Use the 'tic-tac-toe' ABG interpretation method on real arterial blood gas cases. Map out each fluid compartment's ionic composition to understand why IV fluids must be isotonic and why K⁺ disorders affect cardiac rhythm.
The human body is roughly 60% water by weight, but that water is not uniformly distributed. About two-thirds resides *inside* cells as intracellular fluid (ICF), where it participates in metabolism and maintains cell volume. The remaining third is extracellular fluid (ECF), split between the interstitial fluid bathing cells and the plasma circulating in blood. Each compartment has a distinct ionic composition: the ICF is rich in K⁺, Mg²⁺, and phosphate, while the ECF is dominated by Na⁺ and Cl⁻. These gradients are not accidents — they are actively maintained by ion pumps and are essential for generating membrane potentials and supporting neural and muscular function.
Water moves between compartments by osmosis — always toward the compartment with higher solute concentration. Osmolarity (the total concentration of solutes) is normally held near 290 mOsm/kg in all compartments; deviations are detected by osmoreceptors in the hypothalamus, which trigger ADH release or thirst. ADH tells the kidney collecting ducts to reabsorb more water, concentrating urine and diluting plasma back toward normal. When you drink too much plain water, you dilute plasma Na⁺ faster than ADH can adjust, producing hyponatremia. When you are severely dehydrated, the priority is restoring isotonic volume — so IV fluids matched to plasma osmolarity are preferred over plain water.

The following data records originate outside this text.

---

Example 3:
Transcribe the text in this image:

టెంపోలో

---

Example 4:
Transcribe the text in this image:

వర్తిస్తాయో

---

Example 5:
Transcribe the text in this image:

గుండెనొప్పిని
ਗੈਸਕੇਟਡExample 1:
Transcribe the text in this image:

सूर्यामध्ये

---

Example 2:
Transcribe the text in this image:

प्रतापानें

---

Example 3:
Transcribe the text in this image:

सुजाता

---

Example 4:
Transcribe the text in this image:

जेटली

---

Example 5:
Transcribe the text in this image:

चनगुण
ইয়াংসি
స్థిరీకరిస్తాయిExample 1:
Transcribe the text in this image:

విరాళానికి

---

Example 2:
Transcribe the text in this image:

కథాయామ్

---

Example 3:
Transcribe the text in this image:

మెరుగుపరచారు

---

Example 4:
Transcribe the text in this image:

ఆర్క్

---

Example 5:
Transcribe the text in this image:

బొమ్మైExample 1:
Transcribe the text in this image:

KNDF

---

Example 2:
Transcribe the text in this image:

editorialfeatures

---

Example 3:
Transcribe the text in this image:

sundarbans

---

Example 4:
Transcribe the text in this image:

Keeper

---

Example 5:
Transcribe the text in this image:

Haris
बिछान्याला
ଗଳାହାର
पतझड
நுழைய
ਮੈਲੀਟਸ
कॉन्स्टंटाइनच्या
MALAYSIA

Electrolyte imbalances have clinical consequences that follow directly from membrane physiology. Sodium sets the ECF osmolarity and cell volume; hyponatremia causes cells to swell (cerebral edema), while hypernatremia causes them to shrink. Potassium governs the resting membrane potential of excitable cells; hyperkalemia depolarizes cardiac myocytes, disrupting conduction and risking fatal arrhythmia. Calcium affects neuromuscular excitability; hypocalcemia causes tetany, while hypercalcemia causes muscle weakness and kidney stones.

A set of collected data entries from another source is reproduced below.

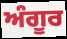
ਅੰਗੂਰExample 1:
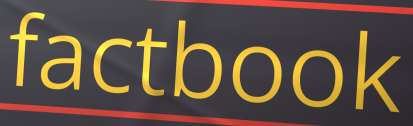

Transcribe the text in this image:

factbook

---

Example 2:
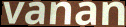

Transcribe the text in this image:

vanan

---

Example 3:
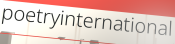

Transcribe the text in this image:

poetryinternational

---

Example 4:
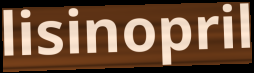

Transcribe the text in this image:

lisinopril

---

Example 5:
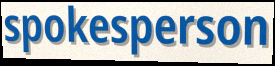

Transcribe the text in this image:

spokesperson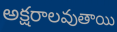
అక్షరాలవుతాయి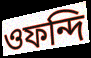
ওফন্দিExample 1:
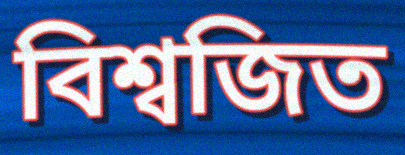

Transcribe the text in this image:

বিশ্বজিত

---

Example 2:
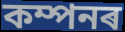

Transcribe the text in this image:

কম্পনৰ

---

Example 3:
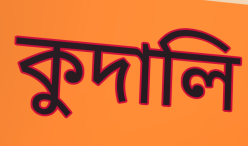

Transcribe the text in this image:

কুদালি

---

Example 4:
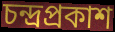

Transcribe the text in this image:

চন্দ্ৰপ্ৰকাশ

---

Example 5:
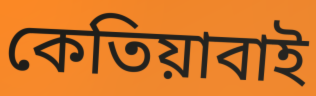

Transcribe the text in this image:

কেতিয়াবাই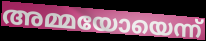
അമ്മയോയെന്ന്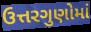
ઉત્તરગુણોમાંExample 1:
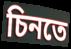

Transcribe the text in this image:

চিনতে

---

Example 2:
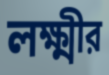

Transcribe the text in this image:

লক্ষ্মীর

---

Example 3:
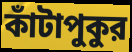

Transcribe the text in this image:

কাঁটাপুকুর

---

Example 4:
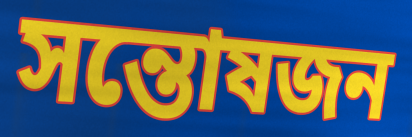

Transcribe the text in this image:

সন্তোষজন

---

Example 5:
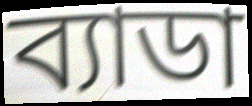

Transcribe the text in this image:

ব্যাডা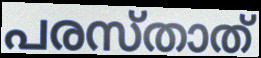
പരസ്താത്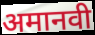
अमानवी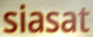
siasatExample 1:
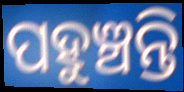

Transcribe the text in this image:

ପହୁଞ୍ଚନ୍ତି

Blood pH is maintained at 7.35–7.45 by three buffer systems that operate on very different timescales. Chemical buffers (primarily bicarbonate/carbonic acid, but also phosphate and plasma proteins) respond in seconds by accepting or donating H⁺. The respiratory system responds in minutes by adjusting ventilation: hyperventilating blows off CO2, reducing carbonic acid and raising pH; hypoventilating retains CO2, lowering pH. The kidneys respond over hours to days by adjusting bicarbonate reabsorption, H⁺ secretion, and ammonia synthesis.
A critical clinical distinction: compensation is not correction. A patient with metabolic acidosis (e.g., from diabetic ketoacidosis) will hyperventilate to blow off CO2, raising pH somewhat — but pH will not return to 7.40 until the underlying ketoacidosis is treated. Compensation limits the pH change; only treating the root cause resolves the disorder. Arterial blood gas interpretation relies on this framework: identify whether the primary problem is metabolic or respiratory, then assess whether appropriate compensation is present.